Trade specifics (actionable)
- Trade direction: Long CDE.
- Entry: 20.50-21.50 (buy the range; nibble in to manage execution).
- Stop: 18.00 (below recent consolidation and preserves a defined risk per share).
- Targets: Primary 26.00 (near-term re-rating / multiple expansion). Secondary 32.00 (upside if synergies are confirmed and commodity backdrop firm).
- Position sizing: treat as a medium-risk allocation. Because of merger/dilution risk, limit to a size where a 30% drawdown is tolerable.
- Time horizon: 6-12 months (position trade to allow integration progress and quarterly reports to re-price the company).
Catalysts to watch
- Integration updates and synergy realization announcements from management after closing - cost and procurement synergies are primary value drivers.
- Quarterly results showing sustained operating cash flow at or above Q2 2025 levels (net cash from operating activities $206.95m in Q2 2025 is the baseline to beat).
- Gold and silver price direction - higher prices amplify free cash flow and speed deleveraging; a sustained rally would accelerate the re-rate.
- Debt paydown or clearer capital allocation policy (dividends, buybacks) once acquisition financing is addressed.
Risks and counterarguments
- Dilution and financing risk: The jump in diluted average shares from ~521.2m in Q1 2025 to ~643.1m in Q2 2025 indicates meaningful dilution tied to the transaction. Further equity issuance or expensive debt would reduce per-share upside.
- Integration execution risk: Combining two mid-sized miners is operationally complex. Failure to deliver procurement or G&A synergies would leave the market assigning limited premium for scale.
- Commodity price volatility: Precious-metal prices drive margin and cash flow. A material drop in gold or silver would materially weaken the bull case and could push the stock below our stop.
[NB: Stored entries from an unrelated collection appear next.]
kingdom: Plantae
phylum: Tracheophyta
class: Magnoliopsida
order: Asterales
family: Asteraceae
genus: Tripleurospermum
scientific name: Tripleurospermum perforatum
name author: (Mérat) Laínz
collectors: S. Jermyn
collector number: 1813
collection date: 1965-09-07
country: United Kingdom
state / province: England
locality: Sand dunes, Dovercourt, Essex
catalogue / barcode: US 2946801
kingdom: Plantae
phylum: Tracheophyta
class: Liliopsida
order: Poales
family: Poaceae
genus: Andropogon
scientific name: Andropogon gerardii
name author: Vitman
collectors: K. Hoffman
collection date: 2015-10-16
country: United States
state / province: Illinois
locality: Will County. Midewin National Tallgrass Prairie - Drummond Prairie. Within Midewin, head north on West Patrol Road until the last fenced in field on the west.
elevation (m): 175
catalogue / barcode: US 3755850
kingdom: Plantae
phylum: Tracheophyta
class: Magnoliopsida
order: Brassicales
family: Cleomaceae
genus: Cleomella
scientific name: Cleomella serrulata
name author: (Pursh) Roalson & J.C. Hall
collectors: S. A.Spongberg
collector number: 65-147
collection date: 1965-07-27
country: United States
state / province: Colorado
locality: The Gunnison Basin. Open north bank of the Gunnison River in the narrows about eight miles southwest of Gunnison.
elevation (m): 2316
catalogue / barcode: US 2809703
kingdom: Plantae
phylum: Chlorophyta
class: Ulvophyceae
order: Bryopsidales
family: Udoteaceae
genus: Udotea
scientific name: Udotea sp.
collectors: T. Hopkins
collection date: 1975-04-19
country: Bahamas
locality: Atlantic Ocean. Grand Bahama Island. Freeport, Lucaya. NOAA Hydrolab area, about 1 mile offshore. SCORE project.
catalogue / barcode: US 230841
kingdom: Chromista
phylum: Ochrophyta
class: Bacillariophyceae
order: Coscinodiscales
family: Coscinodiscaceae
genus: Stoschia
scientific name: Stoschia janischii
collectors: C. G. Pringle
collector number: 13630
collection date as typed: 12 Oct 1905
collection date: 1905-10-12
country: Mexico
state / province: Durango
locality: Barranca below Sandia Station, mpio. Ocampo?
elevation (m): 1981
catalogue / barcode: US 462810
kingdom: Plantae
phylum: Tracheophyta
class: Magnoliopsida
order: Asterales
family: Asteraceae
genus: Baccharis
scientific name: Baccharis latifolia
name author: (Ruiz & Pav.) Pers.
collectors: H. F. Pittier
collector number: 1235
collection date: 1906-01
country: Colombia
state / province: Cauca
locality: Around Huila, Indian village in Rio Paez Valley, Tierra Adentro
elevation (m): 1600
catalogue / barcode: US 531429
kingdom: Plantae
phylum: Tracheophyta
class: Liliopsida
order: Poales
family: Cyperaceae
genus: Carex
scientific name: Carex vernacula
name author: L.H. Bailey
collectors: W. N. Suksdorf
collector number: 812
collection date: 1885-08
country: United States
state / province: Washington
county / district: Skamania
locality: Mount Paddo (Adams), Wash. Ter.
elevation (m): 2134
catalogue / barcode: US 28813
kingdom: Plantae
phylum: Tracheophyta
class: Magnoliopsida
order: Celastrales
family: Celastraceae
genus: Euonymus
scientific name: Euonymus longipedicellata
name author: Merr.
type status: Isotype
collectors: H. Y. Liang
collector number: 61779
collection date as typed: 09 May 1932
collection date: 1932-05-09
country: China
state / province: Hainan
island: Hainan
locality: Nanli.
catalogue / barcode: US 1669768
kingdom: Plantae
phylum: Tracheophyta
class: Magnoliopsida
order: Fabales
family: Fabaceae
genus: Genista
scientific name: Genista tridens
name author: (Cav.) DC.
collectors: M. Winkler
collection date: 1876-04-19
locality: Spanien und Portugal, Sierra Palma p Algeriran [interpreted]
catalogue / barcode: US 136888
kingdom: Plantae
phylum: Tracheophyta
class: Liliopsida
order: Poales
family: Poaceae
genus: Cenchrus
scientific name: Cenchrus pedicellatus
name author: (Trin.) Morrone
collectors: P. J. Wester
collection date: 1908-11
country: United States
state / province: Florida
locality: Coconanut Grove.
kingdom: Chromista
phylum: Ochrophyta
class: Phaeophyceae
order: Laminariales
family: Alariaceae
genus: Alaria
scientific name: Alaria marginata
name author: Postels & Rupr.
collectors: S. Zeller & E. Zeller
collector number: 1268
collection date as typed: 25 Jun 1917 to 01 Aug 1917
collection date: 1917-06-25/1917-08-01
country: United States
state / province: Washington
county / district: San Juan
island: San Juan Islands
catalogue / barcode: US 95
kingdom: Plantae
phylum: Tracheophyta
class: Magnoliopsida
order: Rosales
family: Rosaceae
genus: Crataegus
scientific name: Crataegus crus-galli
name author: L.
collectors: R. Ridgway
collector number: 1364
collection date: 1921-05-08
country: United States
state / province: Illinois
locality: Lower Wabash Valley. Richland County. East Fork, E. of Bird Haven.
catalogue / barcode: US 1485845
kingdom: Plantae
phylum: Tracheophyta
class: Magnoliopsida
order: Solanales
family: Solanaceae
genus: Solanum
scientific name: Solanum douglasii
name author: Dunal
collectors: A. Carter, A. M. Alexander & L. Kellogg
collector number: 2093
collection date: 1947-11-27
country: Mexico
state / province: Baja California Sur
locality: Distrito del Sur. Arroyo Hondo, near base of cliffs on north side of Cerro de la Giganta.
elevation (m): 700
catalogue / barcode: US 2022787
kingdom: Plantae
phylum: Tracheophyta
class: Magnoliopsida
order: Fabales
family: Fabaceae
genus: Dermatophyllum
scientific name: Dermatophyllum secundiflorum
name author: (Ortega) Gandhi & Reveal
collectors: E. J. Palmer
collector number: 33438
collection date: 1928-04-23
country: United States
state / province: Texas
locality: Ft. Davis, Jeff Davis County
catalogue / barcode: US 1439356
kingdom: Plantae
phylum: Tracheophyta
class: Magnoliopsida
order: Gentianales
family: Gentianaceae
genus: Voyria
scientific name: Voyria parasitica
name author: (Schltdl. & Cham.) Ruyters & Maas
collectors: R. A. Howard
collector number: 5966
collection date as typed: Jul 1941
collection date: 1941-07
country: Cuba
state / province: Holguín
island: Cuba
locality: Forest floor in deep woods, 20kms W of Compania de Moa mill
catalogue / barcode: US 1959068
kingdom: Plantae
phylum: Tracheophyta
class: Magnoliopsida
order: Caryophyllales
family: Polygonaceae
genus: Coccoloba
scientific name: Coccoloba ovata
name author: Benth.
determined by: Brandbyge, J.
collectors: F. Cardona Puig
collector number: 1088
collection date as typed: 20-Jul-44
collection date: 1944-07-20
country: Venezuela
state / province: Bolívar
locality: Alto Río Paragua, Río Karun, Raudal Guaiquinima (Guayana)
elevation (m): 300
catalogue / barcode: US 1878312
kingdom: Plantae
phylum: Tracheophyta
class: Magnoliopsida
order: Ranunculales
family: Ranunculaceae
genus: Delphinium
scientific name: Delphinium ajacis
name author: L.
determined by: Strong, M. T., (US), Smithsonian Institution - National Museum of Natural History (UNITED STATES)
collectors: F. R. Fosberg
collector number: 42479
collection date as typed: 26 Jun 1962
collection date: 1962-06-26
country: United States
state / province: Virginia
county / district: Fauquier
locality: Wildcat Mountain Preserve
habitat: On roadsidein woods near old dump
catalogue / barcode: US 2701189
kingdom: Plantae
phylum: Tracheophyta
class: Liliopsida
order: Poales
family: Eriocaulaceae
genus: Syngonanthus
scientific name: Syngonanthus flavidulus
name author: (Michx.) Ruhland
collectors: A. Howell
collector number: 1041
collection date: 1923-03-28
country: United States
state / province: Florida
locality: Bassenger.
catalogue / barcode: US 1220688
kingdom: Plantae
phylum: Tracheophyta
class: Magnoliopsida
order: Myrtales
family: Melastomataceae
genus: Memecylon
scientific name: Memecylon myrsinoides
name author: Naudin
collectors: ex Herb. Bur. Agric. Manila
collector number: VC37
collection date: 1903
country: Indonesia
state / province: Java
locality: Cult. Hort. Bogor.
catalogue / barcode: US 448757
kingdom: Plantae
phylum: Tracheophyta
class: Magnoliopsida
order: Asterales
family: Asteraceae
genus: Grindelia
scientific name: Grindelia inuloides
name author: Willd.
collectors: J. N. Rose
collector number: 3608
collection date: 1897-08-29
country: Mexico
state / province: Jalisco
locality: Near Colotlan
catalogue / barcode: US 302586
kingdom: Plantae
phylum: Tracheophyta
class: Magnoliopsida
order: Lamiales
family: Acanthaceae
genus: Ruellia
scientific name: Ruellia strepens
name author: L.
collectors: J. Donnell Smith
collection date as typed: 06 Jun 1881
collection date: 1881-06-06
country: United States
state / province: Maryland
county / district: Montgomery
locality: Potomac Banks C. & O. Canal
- Legal / shareholder pushback: There are signs of post-announcement scrutiny (shareholder-rights activity has been reported publicly), which can cause delay, additional costs or governance distractions.
- Macro / liquidity risk: If the mining sector rotates out of favor or market liquidity dries, even a good integration story can see the stock languish as buyers retreat.
Counterargument: The market may already have priced the benefits of the New Gold deal and today's price reflects a re-rating. Given the dilution and the stock move since the announcement, upside could be limited and downside asymmetric if synergies disappoint.
What would change my mind
I would become more cautious or flip to a neutral/negative view if management misses the first post-transaction synergy targets by a wide margin, if operating cash flow does not hold above Q2 2025 levels, or if commodity prices fall materially. Conversely, if the company provides a clear, accelerated deleveraging plan and first-year synergies come in at or above guidance, I would add to a long position and raise price targets.
Bottom line
Coeur's acquisition of New Gold transforms it into a higher-scale gold-silver producer with materially better top-line and operating cash potential, as already hinted by the step-up in Q2 2025 revenue ($480.65m) and operating cash flow ($206.95m). The trade is a tactical long around $20.50-21.50 with a stop at $18.00 and measured upside targets of $26 and $32. The key is watching integration delivery, synergy announcements, and the commodity environment; those will determine whether this merger is simply accretive on paper or actually creates meaningful per-share value.
Disclosure: This is a tactical trade idea, not investment advice. Position sizes should be adjusted to individual risk tolerances.